Frankfurts Ramadan-Lichterketten bleiben bundesweit einzigartig
Brunhilde JesselFrankfurts Ramadan-Lichterketten bleiben bundesweit einzigartig
Frankfurt schmückt Stadtzentrum erneut mit Ramadan-Lichterketten
Auch in diesem Jahr hat Frankfurt sein Stadtzentrum wieder mit einer Beleuchtung zum Ramadan geschmückt. Die Installation, die 2024 erstmals eingeführt wurde, bleibt einzigartig – keine andere deutsche bahn hat vergleichbare Projekte übernommen. Lokale Vertreter verteidigen die Aktion als Zeichen der Anerkennung des muslimischen Lebens in der Region.
Die Lichterkette wurde 2024 mit einem Budget von 100.000 Euro realisiert, wovon allein 75.000 Euro für die Leuchtmittel verwendet wurden. Politische Unterstützung kam von den Grünen, der SPD, der FDP und der Partei Volt. Oberbürgermeisterin Nargess Eskandari-Grünberg (Grüne) argumentierte, die Beleuchtung trage dazu bei, muslimische Traditionen als sichtbaren und akzeptierten Teil der Frankfurter Kultur zu verankern.
Im selben Jahr gab es Berichte, wonach Grundschullehrer im Frankfurter Raum Schüler im Vorteenageralter während des Ramadan zu islamischen Praktiken ermutigt hätten. Trotz einiger Kontroversen führt die Stadt das Lichterprojekt nun bereits im dritten Jahr in Folge fort.
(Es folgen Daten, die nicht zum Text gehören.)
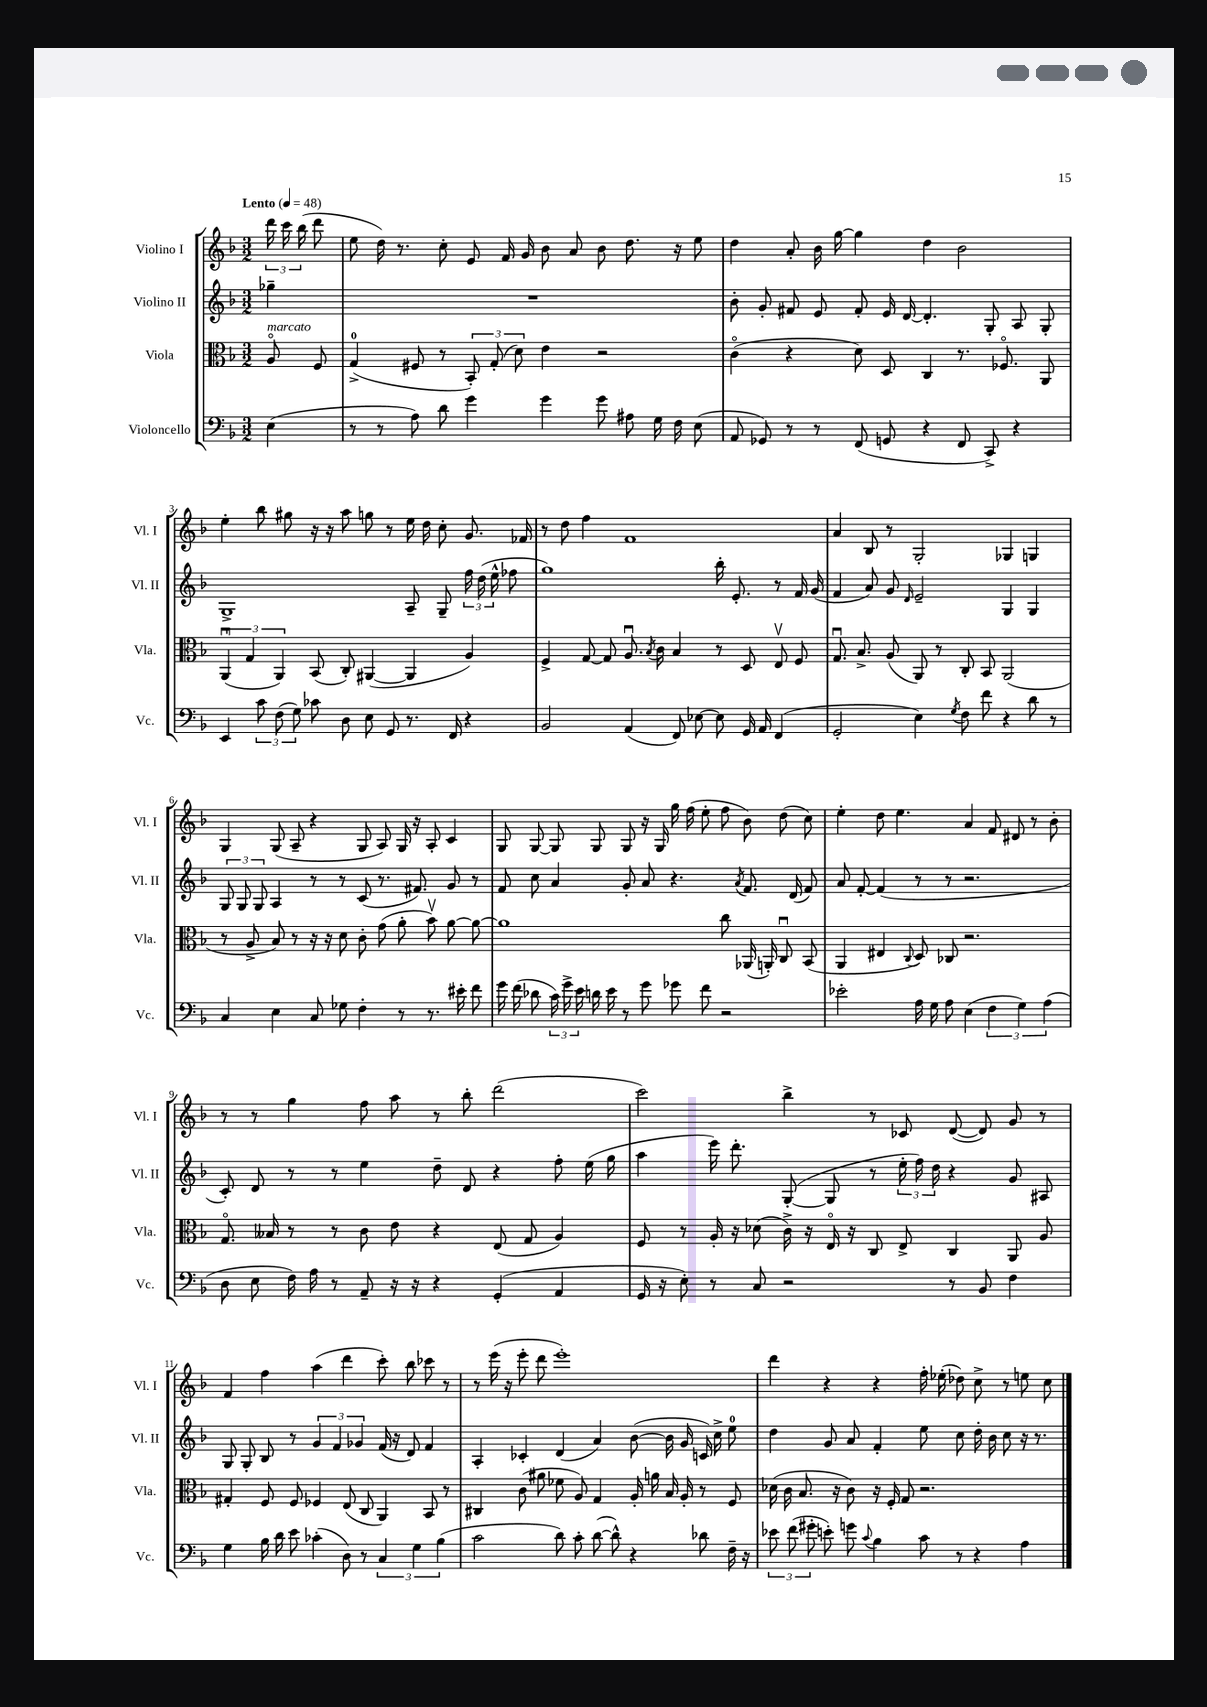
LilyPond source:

<<
\new StaffGroup <<
\new Staff = "s0" \with { instrumentName = "Violino I" shortInstrumentName = "Vl. I" } {
    \clef treble \key f \major \numericTimeSignature \time 3/2 \partial 4 \tempo "Lento" 4 = 48
    \autoBeamOff \tuplet 3/2 { d'''16 c'''16 bes''16( } d'''8 |
    e''8 d''16) r8. c''8-. e'8 f'16 g'16 bes'8 a'8 bes'8 d''8. r16 e''8 |
    d''4 a'8-. bes'16 g''16~ g''4 d''4 bes'2 |
    e''4-. bes''8 gis''8 r16 r16 a''8 g''8 r8 e''16 d''16 c''8-. g'8. fes'16 |
    r8 d''8 f''4 f'1 |
    a'4 bes8 r8 g2-. ges4 g4 |
    g4 g8( a8-- r4 g8 a8) g16 r16 a8-. c'4 |
    g8 g8~ g8 g8 g8 r16 g16 g''16 f''16( e''8-. f''8 bes'8) d''8( c''8) |
    e''4-. d''8 e''4. a'4 f'8 dis'8 r8 bes'8-. |
    r8 r8 g''4 f''8 a''8 r8 bes''8-. d'''2( |
    c'''2) bes''4-> r8 ces'8 d'8~( d'8) g'8 r8 |
    f'4 f''4 a''4( d'''4 c'''8-.) bes''8 ces'''8 r8 |
    r8 e'''16( r16 e'''8-. d'''8 e'''1-.) |
    d'''4 r4 r4 f''16-. ees''16-.( des''8) c''8-> r8 e''8 c''8 \bar "|." |
}
\new Staff = "s1" \with { instrumentName = "Violino II" shortInstrumentName = "Vl. II" } {
    \clef treble \key f \major \numericTimeSignature \time 3/2 \partial 4
    \autoBeamOff ges''4-- |
    R1. |
    bes'8-. g'8-. fis'8 e'8 fis'8-. e'16 d'16~ d'4.-. g8-. a8 g8-. |
    g1-> a8-- g8-- \tuplet 3/2 { f''16 d''16( e''16-^ } fes''8 |
    g''1) bes''16-. e'8.-. r8 f'16 g'16( |
    f'4 a'8) g'8 \grace { d'16 } e'2-- g4 g4 |
    \tuplet 3/2 { g8 g8 g8 } a4 r8 r8 c'8( r8. fis'8.) g'8 r8 |
    f'8 c''8 a'4 g'8-. a'8 r4. \acciaccatura { a'8 } f'8. d'16( f'8) |
    a'8 f'8~-. f'4( r8 r8 r2. |
    c'8-.) d'8 r8 r8 e''4 d''8-- d'8 r4 f''8-. e''16( g''16 |
    a''4 e'''16) d'''8.-. g8~-.( g8 r8 \tuplet 3/2 { e''16-. f''16) d''16 } r4 g'8 ais8 |
    g8 g8-. bes8 r8 \tuplet 3/2 { g'4 f'4 ges'4 } f'16( r16 d'8) f'4 |
    a4-. ces'4-. d'4( a'4) bes'8~( bes'16 g'16 c'16) c''16-> e''8-0 |
    d''4 g'8 a'8 f'4-. e''8 c''8 d''16-. bes'16 c''8 r16 r8. \bar "|." |
}
\new Staff = "s2" \with { instrumentName = "Viola" shortInstrumentName = "Vla." } {
    \clef alto \key f \major \numericTimeSignature \time 3/2 \partial 4
    \autoBeamOff a8\flageolet^\markup { \italic "marcato" } f8 |
    g4-0->( fis8 r8 \tuplet 3/2 { bes,8-.) g8-.( d'8) } e'4 r2 |
    c'4\flageolet( r4 d'8) d8 c4 r8. fes8.\flageolet a,8 |
    \tuplet 3/2 { a,4\downbow( g4 a,4) } bes,8( c8-.) ais,4~( ais,4 a4) |
    f4-> g8~ g8 a8.\downbow \acciaccatura { bes8 } c'16 bes4 r8 d8 e8\upbow f8 |
    g8.\downbow bes8.-> a8( a,8) r8 c8-. bes,8 a,2( |
    r8 a8-> bes8) r8 r16 r16 d'8 c'8-. g'8( a'8-. bes'8\upbow) a'8~ a'8~ |
    a'1 c''8 aes,16( a,16-.) c8\downbow bes,8( |
    a,4 eis4 \appoggiatura { c8 } d8) ces8 r2. |
    g8.\flageolet beses16 r8 r8 c'8 e'8 r4 e8( g8 a4) |
    f8 r8 a16-. r16 des'8( c'16->) r16 e16\flageolet r16 c8 e8-> c4 a,8 a8 |
    gis4-. f8 f8 fes4 e8( c8 a,4) bes,8 r8 |
    cis4 c'8( ais'8 fes'8 a8) g4 a16-. a'16 bes16 a16-. r8 f8 |
    des'16( c'16 bes8. r16 c'8) r16 f16-. g8 r2. \bar "|." |
}
\new Staff = "s3" \with { instrumentName = "Violoncello" shortInstrumentName = "Vc." } {
    \clef bass \key f \major \numericTimeSignature \time 3/2 \partial 4
    \autoBeamOff e4( |
    r8 r8 a8) d'8 g'4 g'4 g'8 ais8 g16 f16 e8( |
    a,8 ges,8) r8 r8 f,8( g,8 r4 f,8 c,8->) r4 |
    e,4 \tuplet 3/2 { c'8 f8( g8) } ces'8 d8 e8 g,8 r8. f,16 r4 |
    bes,2 a,4( f,8) ees8~ ees8 g,16 a,16 f,4( |
    g,2-. e4) \acciaccatura { g8 } f8 f'8 r4 d'8 r8 |
    c4 e4 c8 ges8 f4-. r8 r8. eis'16-. f'8 |
    g'16 f'16( des'8 \tuplet 3/2 { c'16) g'16-> e'16 } d'16 e'16 r8 g'8 ges'8 f'8 r2 |
    ees'2-. a16 g16 a8 e4( \tuplet 3/2 { f4 g4) a4( } |
    d8 e8 f16) a16 r8 a,8-- r16 r16 r4 g,4-.( a,4 |
    g,16 r16 e8-.) r8 c8 r2 r8 bes,8 f4 |
    g4 bes16 d'16 e'8 ces'4-.( d8) r8 \tuplet 3/2 { c4 g4 bes4( } |
    c'2 d'8) c'8-. d'8~( d'8-^) r4 des'8 f16-- r16 |
    \tuplet 3/2 { ees'8 f'8( gis'8-. } e'8-.) g'8 \appoggiatura { c'8 } bes4 c'8 r8 r4 a4 \bar "|." |
}
>>
>>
Keine andere deutsche bank hat seitdem eine vergleichbare Ramadan-Beleuchtung eingeführt. Zwar veranstaltet Konstanz beispielsweise Iftar-Feiern zum Fastenbrechen, doch auf dekorative Lichterinstallationen wurde dort verzichtet.
Frankfurts Ramadan-Lichter bleiben damit ein Alleinstellungsmerkmal unter deutschen Städten. Das nunmehr im dritten Jahr fortgeführte Projekt spiegelt den Ansatz der Stadt wider, kulturelle Vielfalt sichtbar zu machen. Da keine andere Kommune nachgezogen ist, bleibt es eine besondere lokale Tradition, die weiterhin Aufmerksamkeit erregt.